With Palestinian leader Yasser Arafat (news - web sites) hospitalized and gravely ill, the man seen by Washington as an untrustworthy peace partner may be sidelined.

Those developments could give Bush a chance to risk trying to make peace, and White House aides have already begun signaling they see an opening.

Observers also see a legacy-building opportunity in Bush's proposal to increase Social Security (news - web sites)'s long-term solvency by partially privatizing it. "He could really make his mark there," said Lee Edwards, an analyst of presidential decision-making at the conservative Heritage Foundation.

But to be successful on both those difficult fronts, Bush might have to curb the my-way-or-the-highway approach that has dominated his relations with Democrats in Congress and international allies, two groups whose help he will likely need.

"He's got political capital," said Princeton political scientist Fred Greenstein. "He'll have even more if he does some reaching out."

Greenstein suggested Bush may decided to do just that — fulfilling a promise he has made in the days since his successful re-election — by nominating "some kind of uniting figure" for any Supreme Court vacancy, instead of a conservative who would spark a bitter Senate confirmation fight.

However, experts noted there's been little indication from Bush that he plans to be anything other than the mostly unbending conservative of his first term. Since Election Day, he has promised to earn the trust of Democrats and talked of bipartisanship. But so far, that has mostly meant inviting Democrats to support his proposals and leaving them behind if they decline.



And in recent days, Bush has appeared, if anything, more emboldened than ever, political experts and presidential historians said.
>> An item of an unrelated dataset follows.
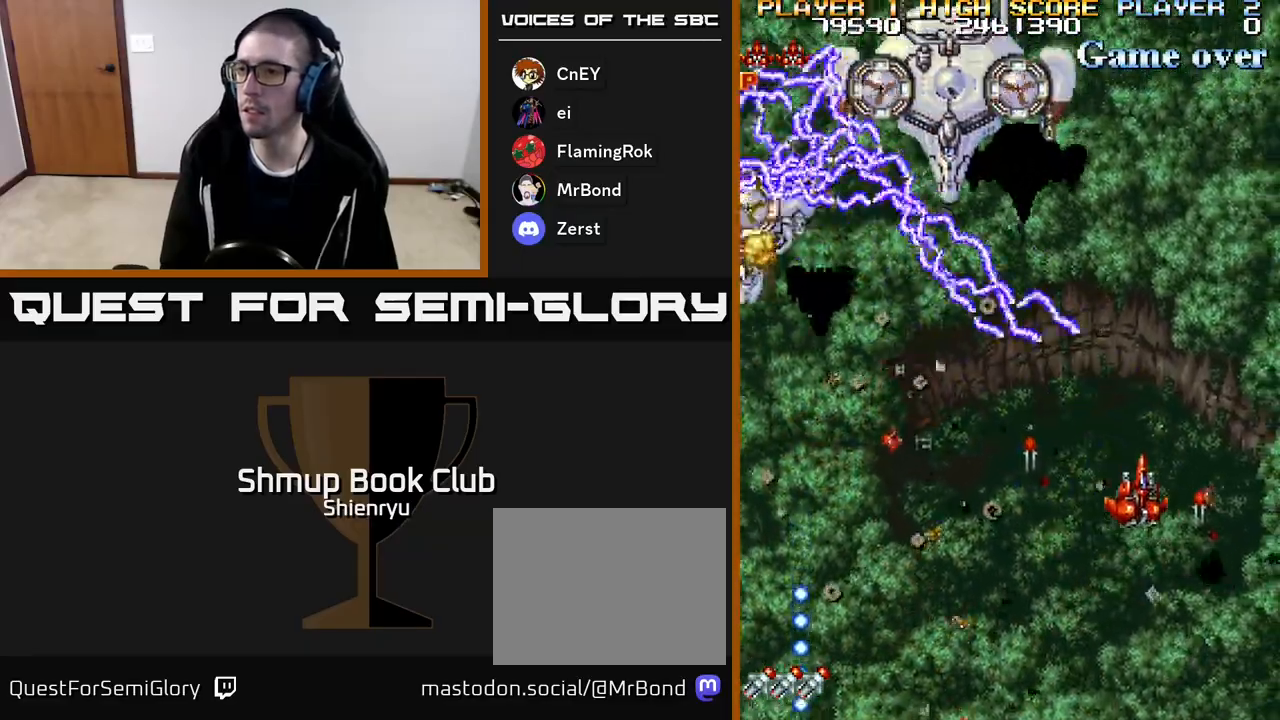
{"buttons": ["A", "R2", "DPAD_DOWN"], "events": [[17, "DPAD_UP", "up"], [33, "A", "down"], [67, "R2", "down"], [183, "A", "up"], [183, "R2", "up"], [283, "A", "down"], [283, "R2", "down"], [400, "A", "up"], [417, "R2", "up"], [483, "DPAD_DOWN", "down"], [500, "A", "down"], [500, "DPAD_LEFT", "up"], [500, "R2", "down"]]}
When asked to name his most immediate priorities, he raised an issue that is one of the most divisive flashpoints between the two parties — capping medical malpractice lawsuit awards.

"He talks the talk of conciliation, but he walks the walk of the solid conservative," said Allan J. Lichtman, a presidential historian at American University. "I see no sign the president is going to modify his approach."
 

Green

Paranoid in Los Angeles
Yeah, the GOP now has a firm grip on matters government at the federal level.

Which means, like Avis, us Democrats are going to have to try harder.